[INFORMATION SUPPLIED]
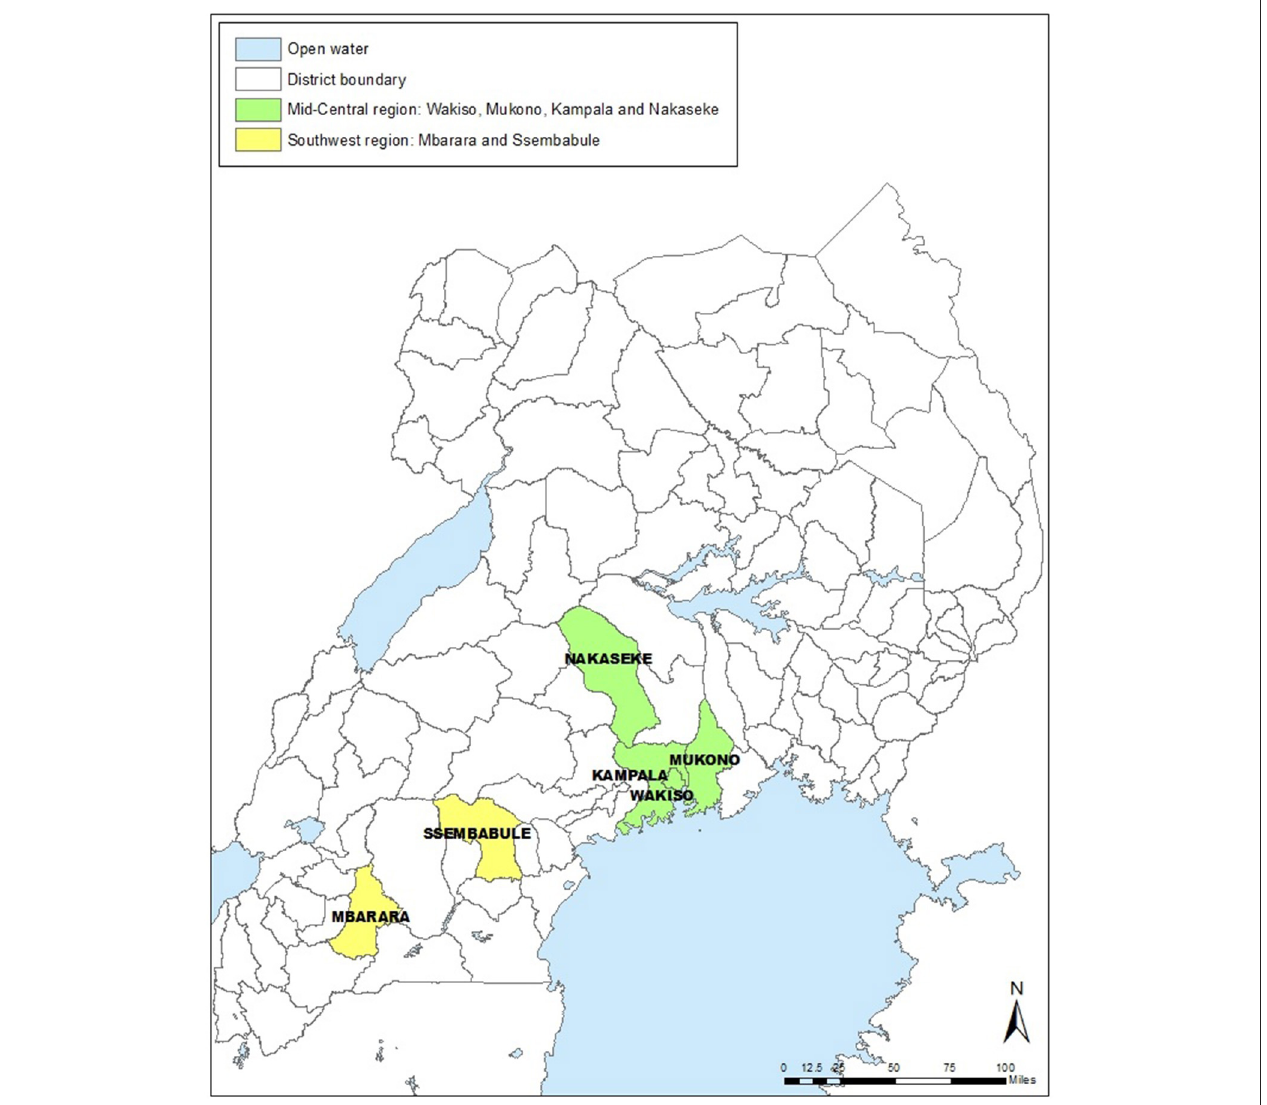
FIGURE 1 | Map of Uganda showing study area. Mid-Central region: Wakiso, Mukono, Kampala, and Nakaseke districts. Southwest region: Mbarara and Ssembabule districts.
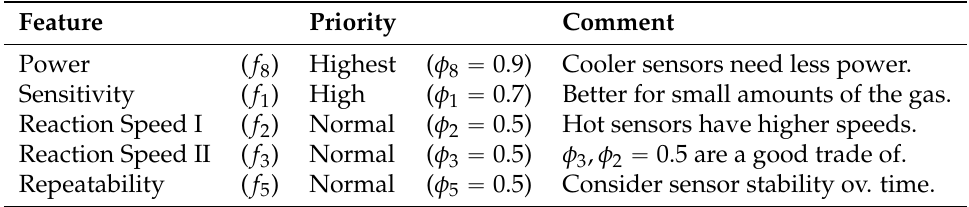
Table 4. Priorities of the features used for the exemplary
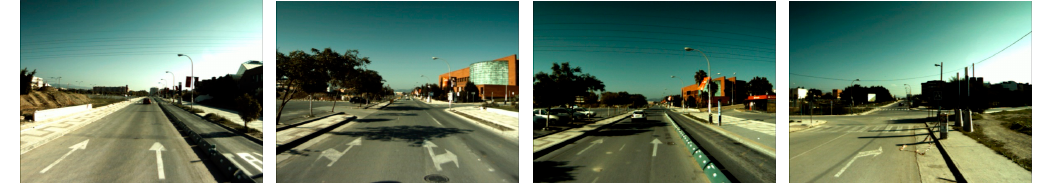
Figure 5. Example images from Málaga dataset 2009.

[AIM OF THE EXERCISE]
Render the data above verbatim and without pictures.

[YOUR RESPONSE]
FIGURE 1 | Map of Uganda showing study area. Mid-Central region: Wakiso, Mukono, Kampala, and Nakaseke districts. Southwest region: Mbarara and Ssembabule districts.
Table 4. Priorities of the features used for the exemplary
Figure 5. Example images from Málaga dataset 2009.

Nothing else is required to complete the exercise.